You do not have to face this alone; seeking help will make all the difference. Understanding that you are not alone, there is someone who will be there to listen, to mourn, and to grieve with you. You can find a purpose, a new way to live and grow, a way to help those who have similar experiences. YOU matter, YOU are important. You survived, it is hard and can be heavy, but you have a purpose. Understanding your worth is vital.

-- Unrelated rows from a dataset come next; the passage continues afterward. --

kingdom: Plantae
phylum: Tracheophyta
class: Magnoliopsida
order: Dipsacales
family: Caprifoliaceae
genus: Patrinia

If you have friends that have experienced trauma, check on them. Let them know you are concerned and that you care. Ask them how they are, or what they need. If they are unable to communicate their needs, just be there for them, listen to them, or just spend time with them. As scary as it may be, you can ask them if they are contemplating self-harm or have suicidal ideation. Sometimes the only way to find out how they feel is by asking them directly.

If you, or anyone you know are experiencing thoughts of self- harm, or suicide, please call the National Suicide Prevention Lifeline at 800-273-8255.